====== AVAILABLE DATA ======
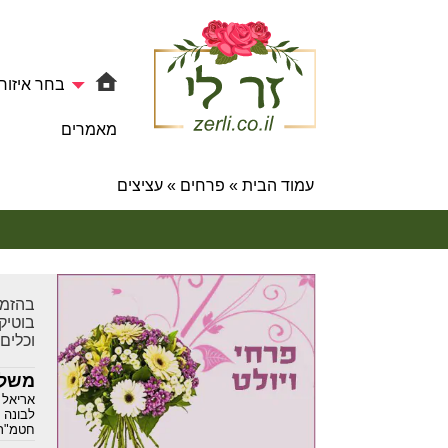
בחר איזור
מאמרים
עמוד הבית
»
פרחים
»
עציצים
בוטיק…
וכלים
משלו
אריאל
,
לבונה
,
חטמ"ר 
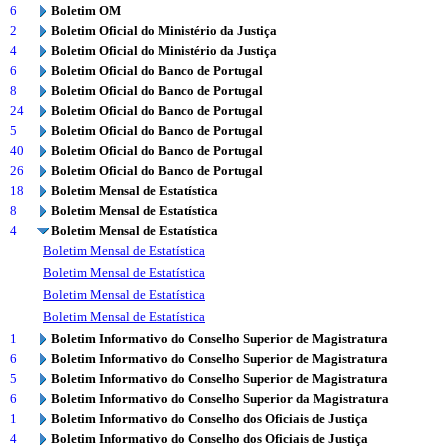
6
Boletim OM
2
Boletim Oficial do Ministério da Justiça
4
Boletim Oficial do Ministério da Justiça
6
Boletim Oficial do Banco de Portugal
8
Boletim Oficial do Banco de Portugal
24
Boletim Oficial do Banco de Portugal
5
Boletim Oficial do Banco de Portugal
40
Boletim Oficial do Banco de Portugal
26
Boletim Oficial do Banco de Portugal
18
Boletim Mensal de Estatística
8
Boletim Mensal de Estatística
4
Boletim Mensal de Estatística
Boletim Mensal de Estatística
Boletim Mensal de Estatística
Boletim Mensal de Estatística
Boletim Mensal de Estatística
1
Boletim Informativo do Conselho Superior de Magistratura
6
Boletim Informativo do Conselho Superior de Magistratura
5
Boletim Informativo do Conselho Superior de Magistratura
6
Boletim Informativo do Conselho Superior da Magistratura
1
Boletim Informativo do Conselho dos Oficiais de Justiça
4
Boletim Informativo do Conselho dos Oficiais de Justiça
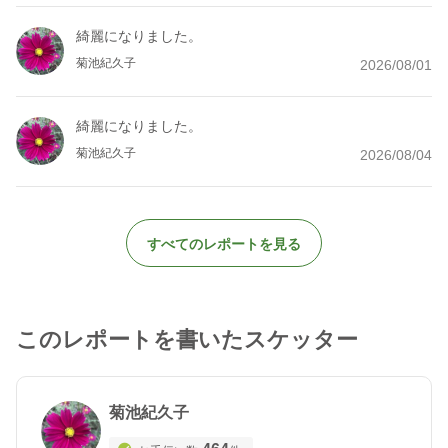
綺麗になりました。
菊池紀久子
2026/08/01
綺麗になりました。
菊池紀久子
2026/08/04
すべてのレポートを見る
このレポートを書いたスケッター
菊池紀久子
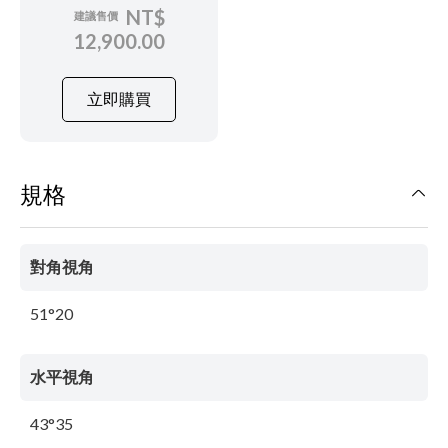
NT$
建議售價
12,900.00
立即購買
規格
對角視角
51°20
水平視角
43°35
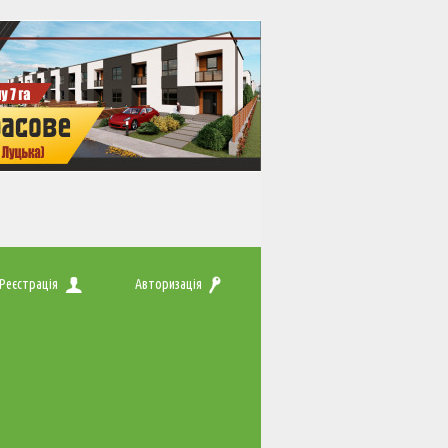
Реєстрація
Авторизація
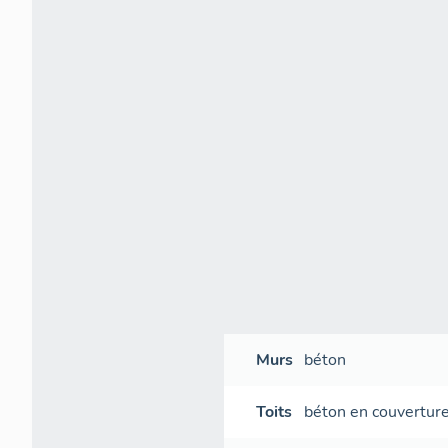
Murs
béton
Toits
béton en couvertur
======
§ INSTRUCTION
Skip the pictures and output all entries exactly.

§ TASK OUTPUT
בחר איזור
מאמרים
עמוד הבית
»
פרחים
»
עציצים
בוטיק…
וכלים
משלו
אריאל
,
לבונה
,
חטמ"ר 
6
Boletim OM
2
Boletim Oficial do Ministério da Justiça
4
Boletim Oficial do Ministério da Justiça
6
Boletim Oficial do Banco de Portugal
8
Boletim Oficial do Banco de Portugal
24
Boletim Oficial do Banco de Portugal
5
Boletim Oficial do Banco de Portugal
40
Boletim Oficial do Banco de Portugal
26
Boletim Oficial do Banco de Portugal
18
Boletim Mensal de Estatística
8
Boletim Mensal de Estatística
4
Boletim Mensal de Estatística
Boletim Mensal de Estatística
Boletim Mensal de Estatística
Boletim Mensal de Estatística
Boletim Mensal de Estatística
1
Boletim Informativo do Conselho Superior de Magistratura
6
Boletim Informativo do Conselho Superior de Magistratura
5
Boletim Informativo do Conselho Superior de Magistratura
6
Boletim Informativo do Conselho Superior da Magistratura
1
Boletim Informativo do Conselho dos Oficiais de Justiça
4
Boletim Informativo do Conselho dos Oficiais de Justiça
綺麗になりました。
菊池紀久子
2026/08/01
綺麗になりました。
菊池紀久子
2026/08/04
すべてのレポートを見る
このレポートを書いたスケッター
菊池紀久子
NT$
建議售價
12,900.00
立即購買
規格
對角視角
51°20
水平視角
43°35
Реєстрація
Авторизація
Murs
béton
Toits
béton en couvertur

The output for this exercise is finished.